--- Work request 1 ---
In the guide to HubSpot portal tiers and API behavior, which Forms API version does JetStack AI use to capture dependent fields and progressive profiling rules?
--- Work request 2 ---
Continue the guide to HubSpot portal tiers and API behavior from its last line.
Start of Quoted passage
HubSpot offers four portal tiers, and available features vary significantly between them. JetStack AI adapts to the tier of each connected portal.

FeatureFreeStarterProfessionalEnterprise
WorkflowsNot availableLimitedFullFull
Custom reportsNot availableNot availableFullFull
Calculated propertiesNot availableNot availableFullFull
Custom objectsNot availableNot availableNot availableFull
Lead scoringNot availableNot availableProfessionalAdvanced
Content partitioningNot availableNot availableNot availableFull
Adaptive testing (A/B)Not availableNot availableFullFull
BlogNot availableStarter levelFullFull
HubDBNot availableNot availableFullFull
PlaybooksNot availableNot availableProfessionalFull

When deploying assets to a destination portal, JetStack AI checks whether the target portal’s tier supports each asset type. If you attempt to deploy a workflow to a Free portal or a custom object to a Professional portal, the deployment will fail with a clear tier mismatch error.

Recommendation: Always verify that your destination portal tier supports the asset types you intend to deploy before starting a deployment.

Working with the HubSpot API involves several platform-specific behaviors that JetStack AI handles automatically. Understanding these can help you diagnose issues when they arise.

HubSpot maintains two major API versions, and not all features are available on both:

  • Forms: The v3 Forms API does not expose all field-level configuration. JetStack AI uses the v2 Forms API to capture dependent fields, progressive profiling rules, and certain validation settings that v3 omits.
  • Emails: Marketing email creation uses the v3 API, but certain properties (like campaign group IDs) require v1 endpoints.
  • Templates: Template retrieval and creation use a mix of v2 and v3 calls depending on the template type.
End of Quoted passage
Start of Dataset extract
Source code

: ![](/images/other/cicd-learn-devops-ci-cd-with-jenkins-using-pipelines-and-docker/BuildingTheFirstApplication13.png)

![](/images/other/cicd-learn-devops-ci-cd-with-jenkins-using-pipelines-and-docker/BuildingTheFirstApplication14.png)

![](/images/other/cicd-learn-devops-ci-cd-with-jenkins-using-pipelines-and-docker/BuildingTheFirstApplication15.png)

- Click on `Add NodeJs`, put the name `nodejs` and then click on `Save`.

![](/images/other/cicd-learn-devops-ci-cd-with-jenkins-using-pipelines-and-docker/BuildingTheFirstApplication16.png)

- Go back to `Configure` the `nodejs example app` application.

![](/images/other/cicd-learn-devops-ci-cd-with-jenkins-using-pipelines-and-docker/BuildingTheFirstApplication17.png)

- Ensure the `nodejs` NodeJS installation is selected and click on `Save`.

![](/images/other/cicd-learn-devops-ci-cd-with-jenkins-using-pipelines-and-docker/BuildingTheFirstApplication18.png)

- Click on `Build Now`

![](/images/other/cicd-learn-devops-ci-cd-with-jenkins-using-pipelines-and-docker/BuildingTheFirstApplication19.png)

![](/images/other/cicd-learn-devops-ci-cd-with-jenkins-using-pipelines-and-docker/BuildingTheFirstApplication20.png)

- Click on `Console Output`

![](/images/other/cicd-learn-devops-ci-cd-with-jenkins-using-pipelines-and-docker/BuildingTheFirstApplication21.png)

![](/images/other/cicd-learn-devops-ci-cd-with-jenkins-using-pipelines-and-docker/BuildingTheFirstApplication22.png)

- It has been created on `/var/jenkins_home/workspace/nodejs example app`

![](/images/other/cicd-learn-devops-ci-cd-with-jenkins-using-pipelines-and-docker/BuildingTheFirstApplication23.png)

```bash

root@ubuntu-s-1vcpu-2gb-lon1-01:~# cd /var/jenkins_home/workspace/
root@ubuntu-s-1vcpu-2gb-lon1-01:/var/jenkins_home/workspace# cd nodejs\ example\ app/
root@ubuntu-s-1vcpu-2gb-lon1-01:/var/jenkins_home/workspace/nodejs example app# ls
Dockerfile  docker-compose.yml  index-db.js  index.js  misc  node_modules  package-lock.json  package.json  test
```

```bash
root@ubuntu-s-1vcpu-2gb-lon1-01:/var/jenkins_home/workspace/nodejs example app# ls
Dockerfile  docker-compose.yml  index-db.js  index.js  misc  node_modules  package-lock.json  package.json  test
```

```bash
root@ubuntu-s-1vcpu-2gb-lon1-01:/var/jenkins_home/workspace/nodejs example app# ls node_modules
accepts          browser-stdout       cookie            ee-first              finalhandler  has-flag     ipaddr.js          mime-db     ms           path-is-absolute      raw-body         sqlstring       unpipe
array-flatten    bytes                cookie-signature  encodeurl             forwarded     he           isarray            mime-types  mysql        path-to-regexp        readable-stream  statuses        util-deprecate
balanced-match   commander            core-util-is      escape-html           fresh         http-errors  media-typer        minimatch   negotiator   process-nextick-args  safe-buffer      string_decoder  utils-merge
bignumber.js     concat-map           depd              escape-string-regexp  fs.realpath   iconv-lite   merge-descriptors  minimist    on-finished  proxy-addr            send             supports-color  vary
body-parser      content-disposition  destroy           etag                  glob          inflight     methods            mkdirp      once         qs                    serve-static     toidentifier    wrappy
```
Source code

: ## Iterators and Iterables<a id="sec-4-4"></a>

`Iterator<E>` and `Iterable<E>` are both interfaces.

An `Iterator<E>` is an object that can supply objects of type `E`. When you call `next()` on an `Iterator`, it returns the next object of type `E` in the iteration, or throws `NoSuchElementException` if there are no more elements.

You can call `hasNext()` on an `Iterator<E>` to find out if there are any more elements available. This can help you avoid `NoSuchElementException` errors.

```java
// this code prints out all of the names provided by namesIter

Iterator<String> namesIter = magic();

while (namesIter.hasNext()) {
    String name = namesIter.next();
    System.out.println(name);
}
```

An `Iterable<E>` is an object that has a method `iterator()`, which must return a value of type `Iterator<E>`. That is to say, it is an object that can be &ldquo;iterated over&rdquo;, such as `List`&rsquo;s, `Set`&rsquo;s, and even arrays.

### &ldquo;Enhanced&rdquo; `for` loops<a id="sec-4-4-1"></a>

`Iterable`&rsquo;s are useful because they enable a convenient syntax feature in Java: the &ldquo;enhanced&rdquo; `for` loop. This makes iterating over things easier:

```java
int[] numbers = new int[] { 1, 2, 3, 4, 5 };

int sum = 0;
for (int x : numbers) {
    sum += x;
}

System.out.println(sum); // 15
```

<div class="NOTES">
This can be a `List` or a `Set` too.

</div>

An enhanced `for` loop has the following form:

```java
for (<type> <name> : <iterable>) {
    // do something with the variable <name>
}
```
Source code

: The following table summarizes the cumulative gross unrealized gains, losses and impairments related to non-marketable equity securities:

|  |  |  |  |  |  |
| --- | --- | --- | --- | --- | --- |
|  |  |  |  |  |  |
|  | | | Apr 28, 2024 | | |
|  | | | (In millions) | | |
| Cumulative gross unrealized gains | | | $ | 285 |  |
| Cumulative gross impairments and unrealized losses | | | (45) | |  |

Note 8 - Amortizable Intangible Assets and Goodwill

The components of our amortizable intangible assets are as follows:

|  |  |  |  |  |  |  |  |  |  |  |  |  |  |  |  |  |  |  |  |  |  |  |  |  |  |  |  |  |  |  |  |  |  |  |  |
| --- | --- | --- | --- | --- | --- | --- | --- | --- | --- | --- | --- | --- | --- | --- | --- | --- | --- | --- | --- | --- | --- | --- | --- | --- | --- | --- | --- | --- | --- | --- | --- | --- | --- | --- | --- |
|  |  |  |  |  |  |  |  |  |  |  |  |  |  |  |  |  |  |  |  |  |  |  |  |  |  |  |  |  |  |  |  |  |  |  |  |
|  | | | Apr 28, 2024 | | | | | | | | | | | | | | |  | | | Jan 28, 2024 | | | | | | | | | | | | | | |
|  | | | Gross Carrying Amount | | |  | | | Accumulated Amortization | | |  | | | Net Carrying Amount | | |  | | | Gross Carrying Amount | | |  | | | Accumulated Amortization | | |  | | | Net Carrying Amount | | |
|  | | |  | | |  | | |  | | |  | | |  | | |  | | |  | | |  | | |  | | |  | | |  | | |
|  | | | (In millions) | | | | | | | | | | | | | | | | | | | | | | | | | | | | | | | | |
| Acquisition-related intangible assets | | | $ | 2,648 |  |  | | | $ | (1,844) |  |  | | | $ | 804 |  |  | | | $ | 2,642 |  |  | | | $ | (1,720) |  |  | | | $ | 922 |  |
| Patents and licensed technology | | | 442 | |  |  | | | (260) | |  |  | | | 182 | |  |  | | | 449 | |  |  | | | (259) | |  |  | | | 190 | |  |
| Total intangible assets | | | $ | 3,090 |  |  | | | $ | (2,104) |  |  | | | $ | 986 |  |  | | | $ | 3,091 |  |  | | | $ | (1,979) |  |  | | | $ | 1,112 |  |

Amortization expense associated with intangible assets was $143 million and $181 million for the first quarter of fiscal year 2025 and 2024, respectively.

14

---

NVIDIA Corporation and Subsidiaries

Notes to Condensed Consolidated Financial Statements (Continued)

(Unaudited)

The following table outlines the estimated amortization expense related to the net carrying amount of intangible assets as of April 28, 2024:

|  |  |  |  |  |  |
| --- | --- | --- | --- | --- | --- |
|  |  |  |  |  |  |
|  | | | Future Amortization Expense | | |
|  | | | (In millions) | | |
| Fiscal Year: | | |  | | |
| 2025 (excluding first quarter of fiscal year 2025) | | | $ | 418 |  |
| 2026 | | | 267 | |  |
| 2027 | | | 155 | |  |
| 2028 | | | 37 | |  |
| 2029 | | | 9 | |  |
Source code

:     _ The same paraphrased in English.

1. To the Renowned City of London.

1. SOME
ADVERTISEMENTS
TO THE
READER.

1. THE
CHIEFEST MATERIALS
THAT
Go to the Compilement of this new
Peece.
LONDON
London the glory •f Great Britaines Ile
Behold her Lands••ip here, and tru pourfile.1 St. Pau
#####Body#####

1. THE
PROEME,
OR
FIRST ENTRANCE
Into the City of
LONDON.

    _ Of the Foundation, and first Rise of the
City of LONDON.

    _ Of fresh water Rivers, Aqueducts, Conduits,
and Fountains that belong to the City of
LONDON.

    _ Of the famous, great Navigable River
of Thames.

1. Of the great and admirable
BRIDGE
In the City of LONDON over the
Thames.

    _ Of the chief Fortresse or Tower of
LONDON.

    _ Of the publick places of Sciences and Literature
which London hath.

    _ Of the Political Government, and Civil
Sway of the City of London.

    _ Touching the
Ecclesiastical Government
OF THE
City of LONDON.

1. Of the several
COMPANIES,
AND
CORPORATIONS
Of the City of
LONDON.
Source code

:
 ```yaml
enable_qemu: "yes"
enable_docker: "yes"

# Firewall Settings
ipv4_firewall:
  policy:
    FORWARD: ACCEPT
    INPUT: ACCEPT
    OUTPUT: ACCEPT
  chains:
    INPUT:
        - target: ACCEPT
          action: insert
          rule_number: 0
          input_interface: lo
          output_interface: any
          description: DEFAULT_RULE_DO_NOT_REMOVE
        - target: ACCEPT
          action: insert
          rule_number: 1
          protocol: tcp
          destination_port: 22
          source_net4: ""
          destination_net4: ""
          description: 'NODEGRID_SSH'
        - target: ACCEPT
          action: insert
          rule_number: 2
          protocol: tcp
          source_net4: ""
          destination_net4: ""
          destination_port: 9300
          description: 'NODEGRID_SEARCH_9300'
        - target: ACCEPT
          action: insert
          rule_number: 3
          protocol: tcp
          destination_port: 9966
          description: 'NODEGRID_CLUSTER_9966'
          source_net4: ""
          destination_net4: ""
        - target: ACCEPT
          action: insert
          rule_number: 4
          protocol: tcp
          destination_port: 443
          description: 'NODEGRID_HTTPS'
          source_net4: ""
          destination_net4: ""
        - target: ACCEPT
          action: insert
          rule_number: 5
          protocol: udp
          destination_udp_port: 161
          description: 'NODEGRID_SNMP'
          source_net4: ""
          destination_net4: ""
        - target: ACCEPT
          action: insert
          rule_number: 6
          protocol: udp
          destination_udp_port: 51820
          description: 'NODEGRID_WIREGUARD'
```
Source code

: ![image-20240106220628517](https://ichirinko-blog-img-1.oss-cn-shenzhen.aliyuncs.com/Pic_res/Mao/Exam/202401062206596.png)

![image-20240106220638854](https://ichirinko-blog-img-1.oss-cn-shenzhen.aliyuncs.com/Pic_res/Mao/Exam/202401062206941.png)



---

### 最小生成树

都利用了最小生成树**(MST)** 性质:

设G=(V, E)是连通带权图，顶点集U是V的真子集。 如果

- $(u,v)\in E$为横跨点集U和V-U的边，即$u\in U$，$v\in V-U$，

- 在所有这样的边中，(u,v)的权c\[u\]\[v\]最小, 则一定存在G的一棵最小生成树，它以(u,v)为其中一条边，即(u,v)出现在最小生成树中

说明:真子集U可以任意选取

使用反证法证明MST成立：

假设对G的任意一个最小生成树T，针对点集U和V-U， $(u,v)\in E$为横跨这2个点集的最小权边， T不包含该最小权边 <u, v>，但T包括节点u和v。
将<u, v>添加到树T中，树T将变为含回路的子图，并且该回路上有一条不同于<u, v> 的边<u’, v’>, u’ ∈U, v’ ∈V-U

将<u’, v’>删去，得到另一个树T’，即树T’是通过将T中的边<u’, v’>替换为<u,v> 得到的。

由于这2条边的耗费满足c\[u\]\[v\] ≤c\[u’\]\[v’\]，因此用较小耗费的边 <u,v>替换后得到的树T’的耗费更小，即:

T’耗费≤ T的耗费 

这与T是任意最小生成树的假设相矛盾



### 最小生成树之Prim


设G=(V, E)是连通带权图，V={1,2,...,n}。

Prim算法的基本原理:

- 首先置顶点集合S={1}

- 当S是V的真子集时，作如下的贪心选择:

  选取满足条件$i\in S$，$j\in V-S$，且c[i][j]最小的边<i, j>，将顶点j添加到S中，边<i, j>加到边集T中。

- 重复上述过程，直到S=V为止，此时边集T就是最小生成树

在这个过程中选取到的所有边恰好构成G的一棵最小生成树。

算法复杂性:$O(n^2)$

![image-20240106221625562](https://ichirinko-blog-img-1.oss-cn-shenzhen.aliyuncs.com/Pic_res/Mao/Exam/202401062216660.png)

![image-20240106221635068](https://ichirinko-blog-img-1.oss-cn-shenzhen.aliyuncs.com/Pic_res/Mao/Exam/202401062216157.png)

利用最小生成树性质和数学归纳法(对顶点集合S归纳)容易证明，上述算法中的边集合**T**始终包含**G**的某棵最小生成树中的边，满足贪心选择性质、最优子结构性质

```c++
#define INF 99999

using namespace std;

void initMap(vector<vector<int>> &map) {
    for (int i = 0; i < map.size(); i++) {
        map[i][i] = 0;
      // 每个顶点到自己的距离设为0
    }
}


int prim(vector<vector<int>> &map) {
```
End of Dataset extract
--- Exercise output 1 ---
The v2 Forms API.

--- Exercise output 2 ---
HubSpot templates reference layout modules through a generated_layouts path in the file system. During import, JetStack AI resolves these paths to capture the full template structure. During deployment, the paths are recreated in the destination portal’s file system. If a template references a custom module, that module must be imported and deployed first.

HubSpot associates emails and other marketing assets with campaign groups using internal IDs. These IDs are portal-specific and cannot be transferred between portals. During deployment, JetStack AI creates new campaign groups in the destination portal or maps to existing ones by name.

Some HubSpot features expose data only through internal (non-public) APIs that require CSRF token authentication. The JetStack AI browser extension handles CSRF token acquisition automatically when capturing data that requires these internal endpoints. This primarily affects audit data capture for features like content partitioning settings, internal analytics, and certain pipeline configurations.

HubSpot lists that use TIME_RANGED filter operations have known timezone handling quirks:

  • The API returns an upperBoundEndpointBehavior field (not upperBoundEndpoint — the field name is inconsistent with HubSpot’s own documentation)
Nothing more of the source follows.